START DOCUMENT SEGMENT

# I was almost sick this morning...



## Kammie (Apr 4, 2009)

Used up the last of a bag of food last night so opened the new one this morning (as you do), I'd only bought the new bag at the beginning of the week. This new bag was crawling with maggots that you could hardly see the food below them, needless to say my rabbits are having a slightly different breakfast today of weetabix and toast till OH gets home from work at 1 to take me to pets at home to return this bag for a new one. The maggoty bag of food is now sat outside in the garden away from the rabbit shed and the house till we can go change it, I'm hoping the cold will slow the maggots down but not kill them till we get to show someone at pets at home what they sold us. I'm just worried since its the big 15kg bag that they'll just keep it and use for the buns they're selling. Also with it being that size bag I can't even get on the bus with it to return it now, I have to wait for the OH who finishes work at 1.


----------



## kelseye (Aug 16, 2009)

poor bunnies im shocked at that well im not as its to do with petsathome .


----------



## Tink82 (Mar 22, 2009)

wow that's bad  is it their own vrend food in the paper-type bags??


----------



## Kammie (Apr 4, 2009)

Tink82 said:


> wow that's bad  is it their own vrend food in the paper-type bags??


Burgess Excel, what I always buy.


----------



## Tink82 (Mar 22, 2009)

Kammie said:


> Burgess Excel, what I always buy.


Really?!!!! *runs downstairs to check the bag*

Maybe it was bagged up in the summer and a fly got in somehow?


----------



## emzybabe (Jun 30, 2009)

ok I am seriously considering changing brands! I would take photos and email burges excell. I emailed them saying I had some funny triangle shaped biscuits in mine and they asked for a sample! (never sent them 1) I am completely appalled! what is the use by date on ur bag?


----------



## emzybabe (Jun 30, 2009)

END DOCUMENT SEGMENT
START DATASET RECORDS

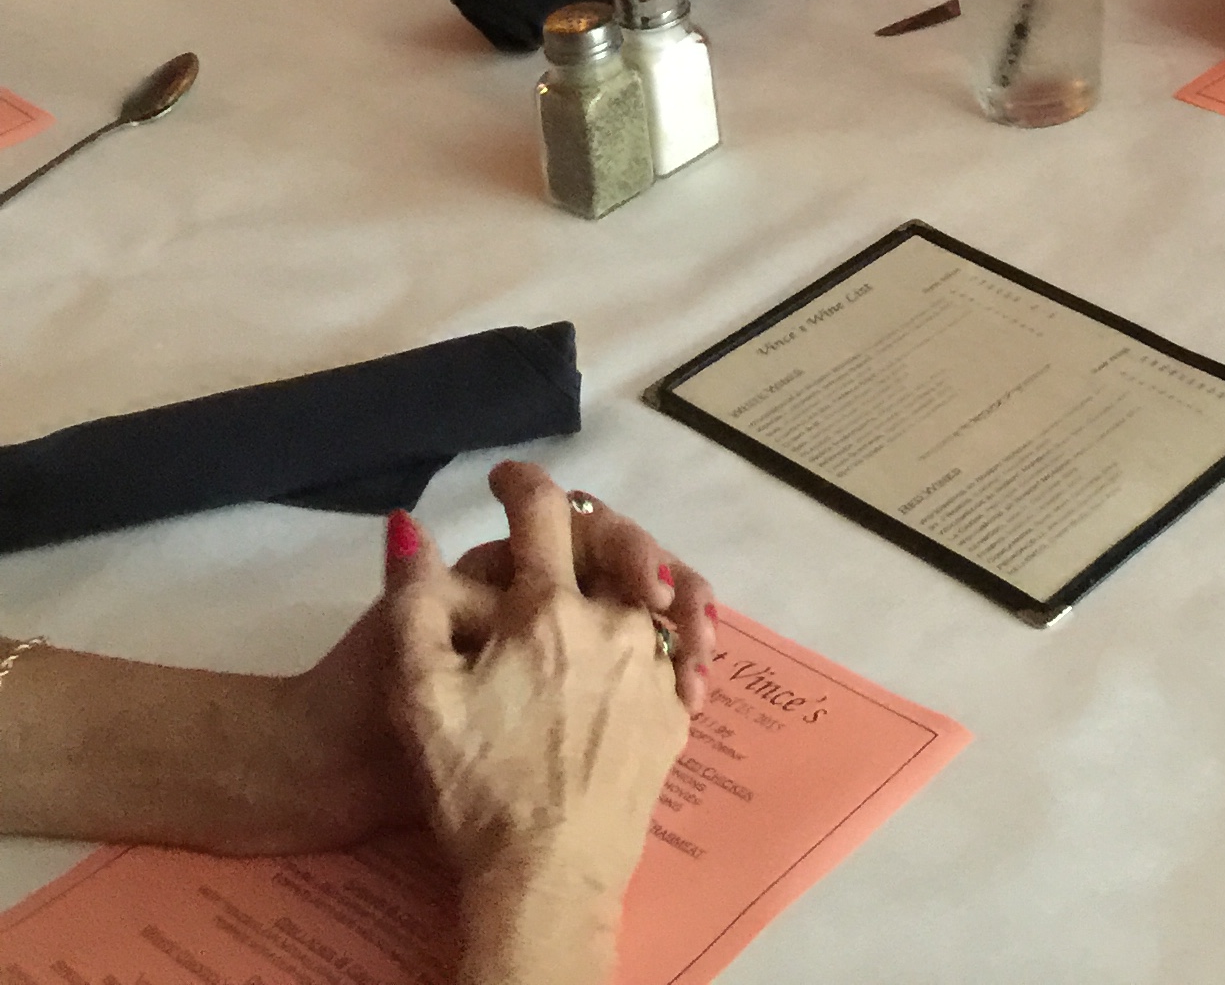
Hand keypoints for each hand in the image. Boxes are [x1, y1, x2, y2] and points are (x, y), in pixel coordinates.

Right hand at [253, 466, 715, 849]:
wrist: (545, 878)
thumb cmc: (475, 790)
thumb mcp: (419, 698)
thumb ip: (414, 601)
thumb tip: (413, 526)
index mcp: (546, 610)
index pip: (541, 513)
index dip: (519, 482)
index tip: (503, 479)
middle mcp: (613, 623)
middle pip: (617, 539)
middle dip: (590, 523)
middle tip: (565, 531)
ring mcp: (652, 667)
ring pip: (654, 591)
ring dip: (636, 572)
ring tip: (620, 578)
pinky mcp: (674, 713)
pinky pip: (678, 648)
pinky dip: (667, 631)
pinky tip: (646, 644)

END DATASET RECORDS

PROBLEM TO SOLVE: In the forum thread about the maggot-infested bag, what brand of rabbit food was it?

YOUR RESPONSE: Burgess Excel.